Please recast the lines below as a numbered list without the blank lines or the pictures.

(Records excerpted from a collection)
---*---

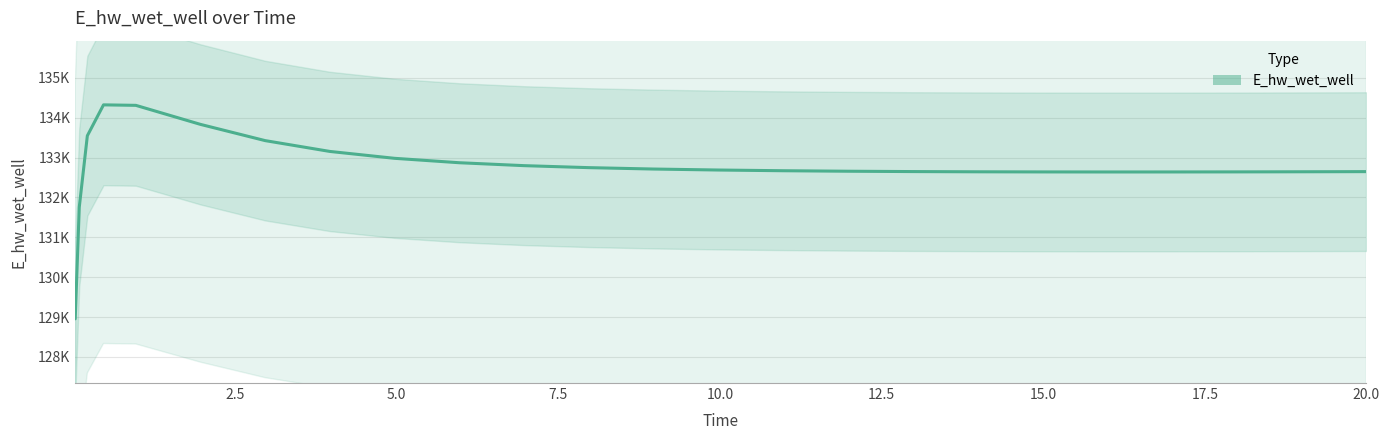

Count the number of categories in the chart.

25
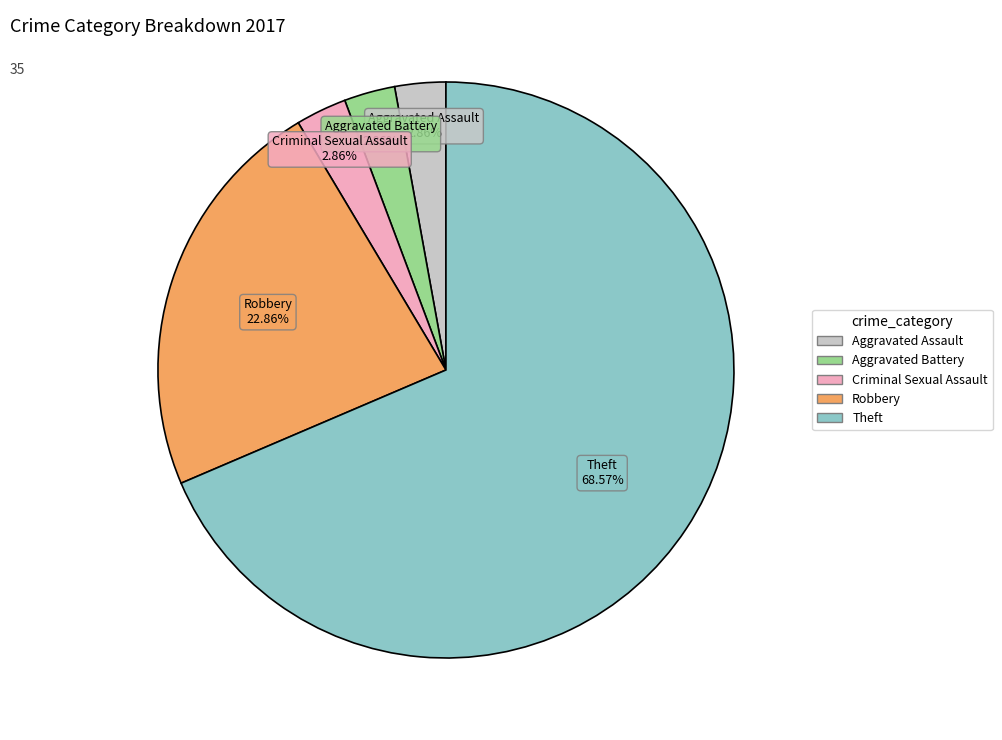

Is it true that Robbery is 14% of the pie?

False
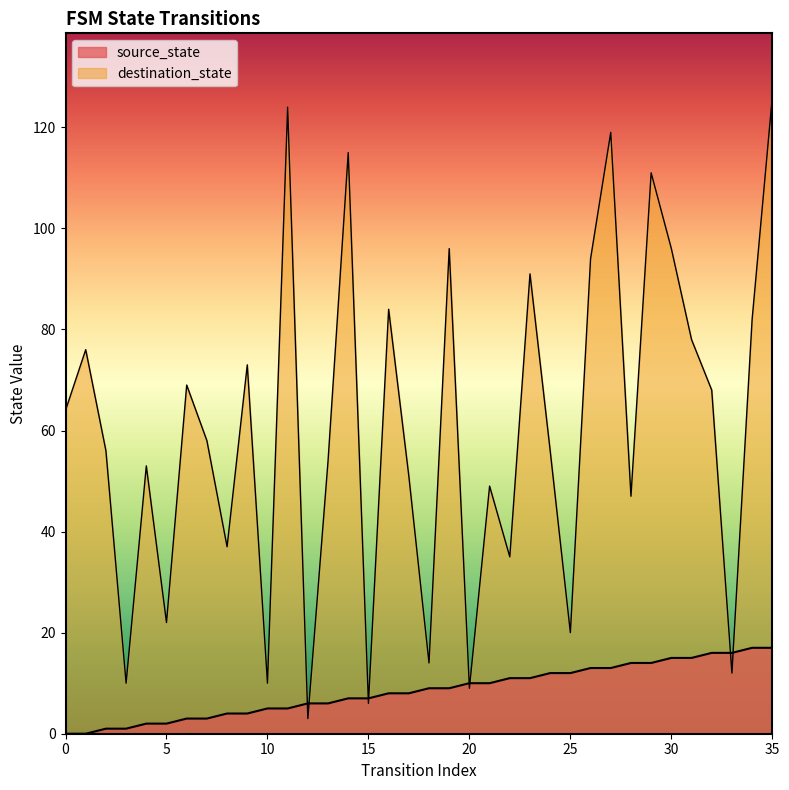

At which label does source_state first exceed 9?

20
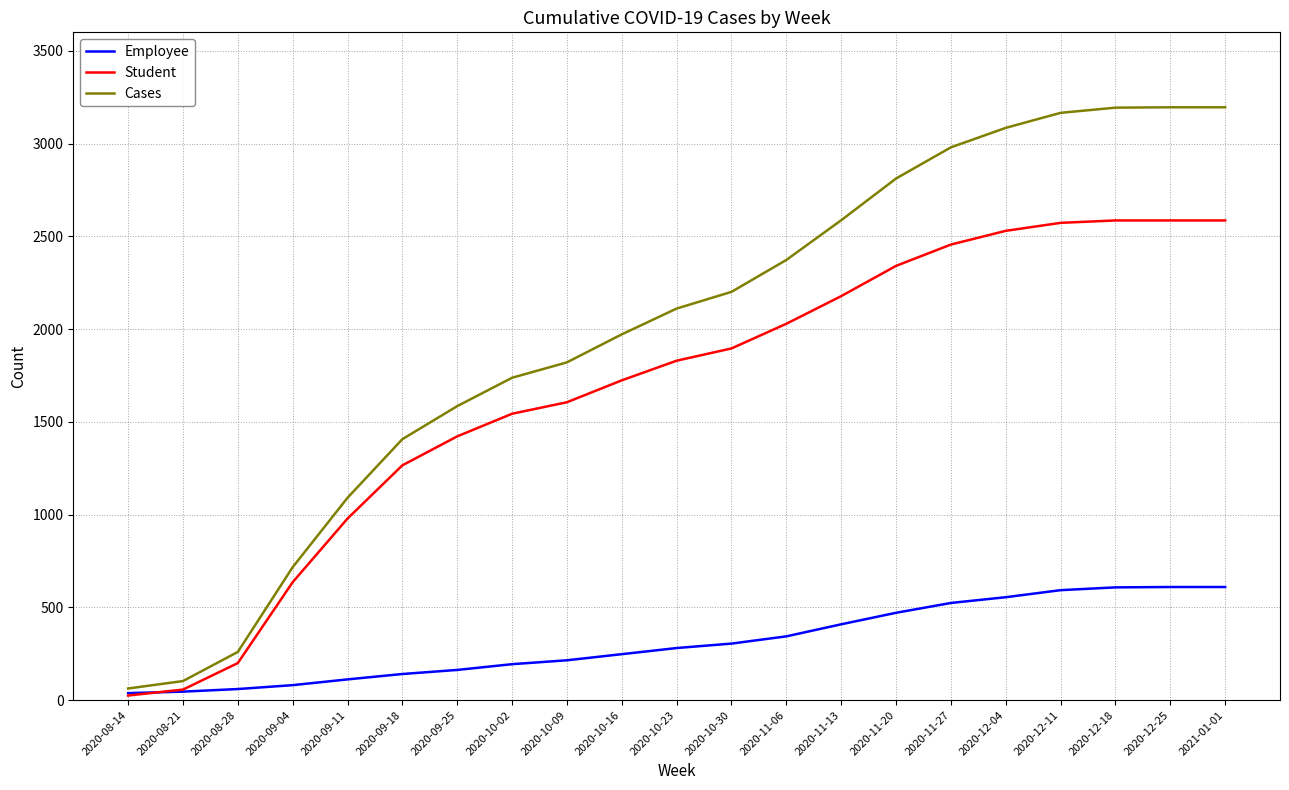

What is the greatest value displayed?

3196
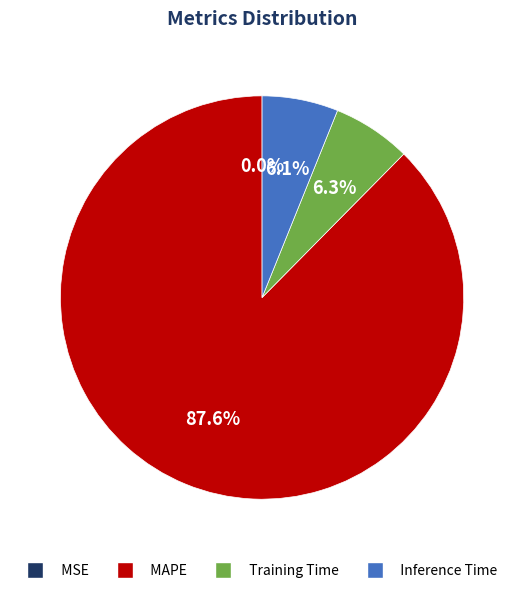

Is there any slice that represents more than half of the pie?

Yes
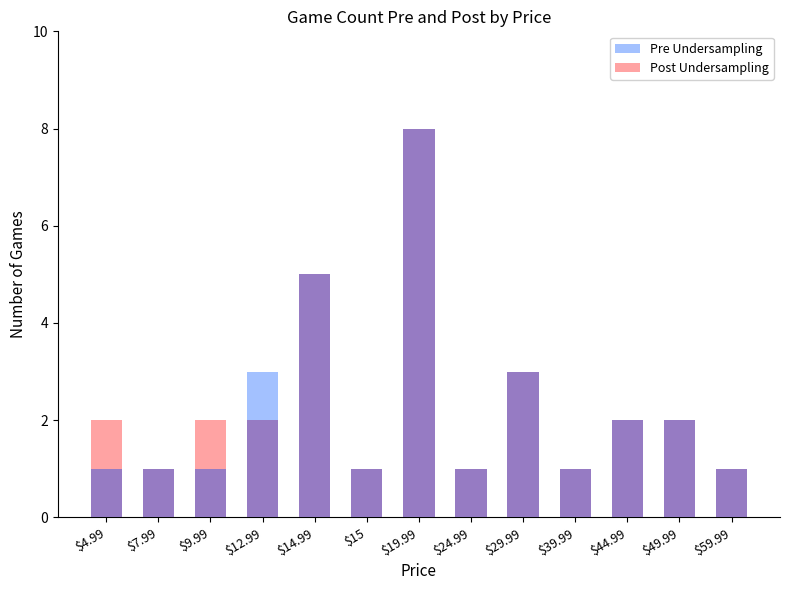

Does the chart contain stacked bars?

No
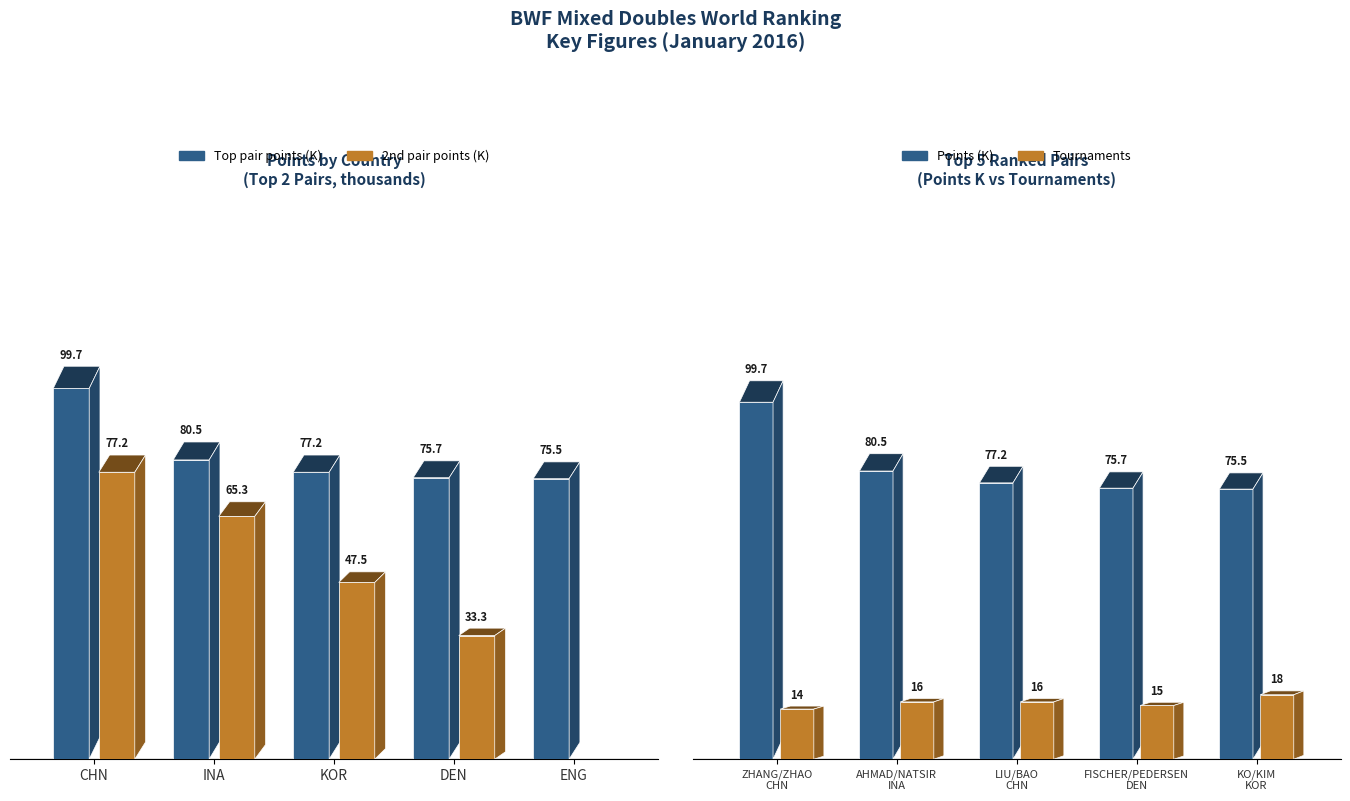

How many bars are there in each group?

2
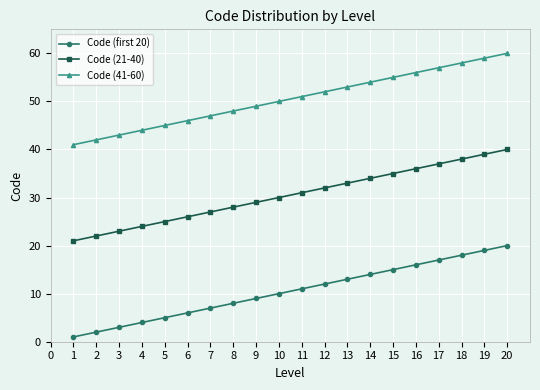

Rank the series by their maximum value, from lowest to highest.

Code (first 20), Code (21-40), Code (41-60)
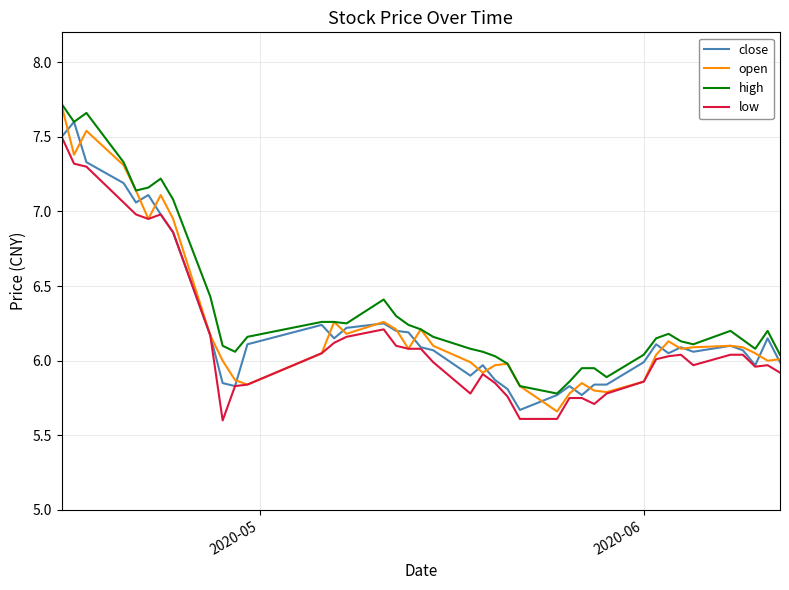

What is the minimum value shown in the chart?

5.6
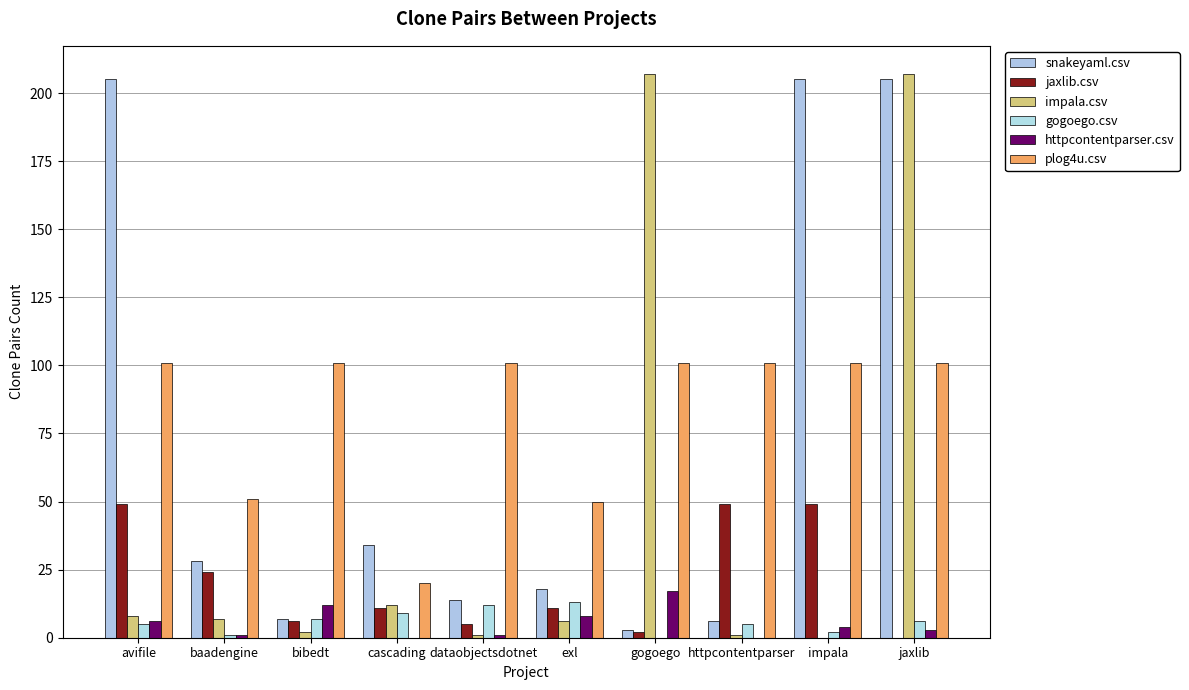

How many positive values does the gogoego.csv series have?

9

---*---

Solution to this problem —
1. Count the number of categories in the chart.
2. 25
3. Is it true that Robbery is 14% of the pie?
4. False
5. At which label does source_state first exceed 9?
6. 20
7. What is the greatest value displayed?
8. 3196
9. Is there any slice that represents more than half of the pie?
10. Yes
11. Does the chart contain stacked bars?
12. No
13. How many bars are there in each group?
14. 2
15. Rank the series by their maximum value, from lowest to highest.
16. Code (first 20), Code (21-40), Code (41-60)
17. What is the minimum value shown in the chart?
18. 5.6
19. How many positive values does the gogoego.csv series have?
20. 9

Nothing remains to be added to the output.